Wednesday, September 17, 2008

How about a "too big to fail" tax? How about bringing back the RTC?


Boy, isn’t it hard to believe that a major insurance holding company and a major investment bank both threw most of their assets into the toilet by “insuring” uncreditworthy home purchasers?

Remedies about. In an op-ed on p A17 of the Sept. 17 New York Times, Johnathan G. S. Koppell proposes a “failure tax” as an antidote for the topheavy corporate dominoes that are “too big to fail,” until they do. He says that the Fed and Treasury department are starting to act like claims adjusters themselves, after a financial Katrina.
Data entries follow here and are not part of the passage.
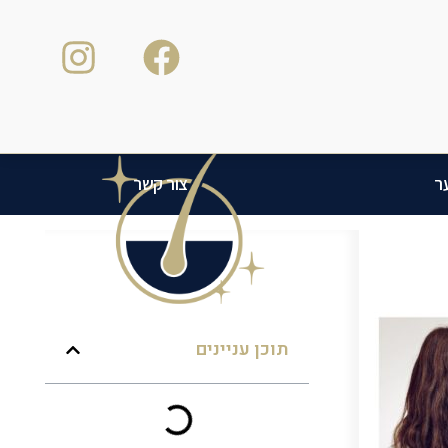
ר
צור קשר
תוכן עניינים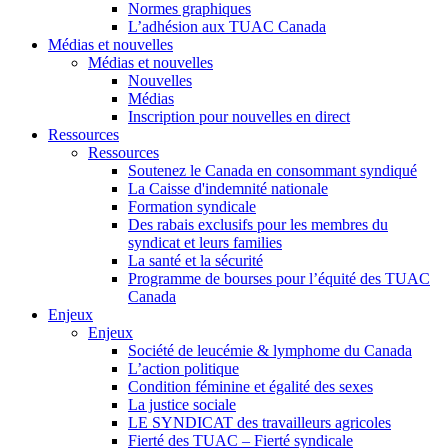
Normes graphiques
L’adhésion aux TUAC Canada
Médias et nouvelles
Médias et nouvelles
Nouvelles
Médias
Inscription pour nouvelles en direct
Ressources
Ressources
Soutenez le Canada en consommant syndiqué
La Caisse d'indemnité nationale
Formation syndicale
Des rabais exclusifs pour les membres du
syndicat et leurs families
La santé et la sécurité
Programme de bourses pour l’équité des TUAC
Canada
Enjeux
Enjeux
Société de leucémie & lymphome du Canada
L’action politique
Condition féminine et égalité des sexes
La justice sociale
LE SYNDICAT des travailleurs agricoles
Fierté des TUAC – Fierté syndicale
So why not charge a coastal risk premium? The link is here.

CNBC suggests bringing back a Resolution Trust Corporation (which was merged into the FDIC in 1995).

Some lessons should be learned from the past. After the savings and loan scandals of the late 1980s, the RTC and various entities used arcane rules to go after defaulting borrowers for default judgments after foreclosures. James A. Wiedemer documented all of these horrific events in his largely forgotten 1992 paperback. A Homeowner's Guide to Foreclosure: How to Protect your Home and your Rights.

Returing to the uptick rule for short sellers is another suggestion that sounds like common sense.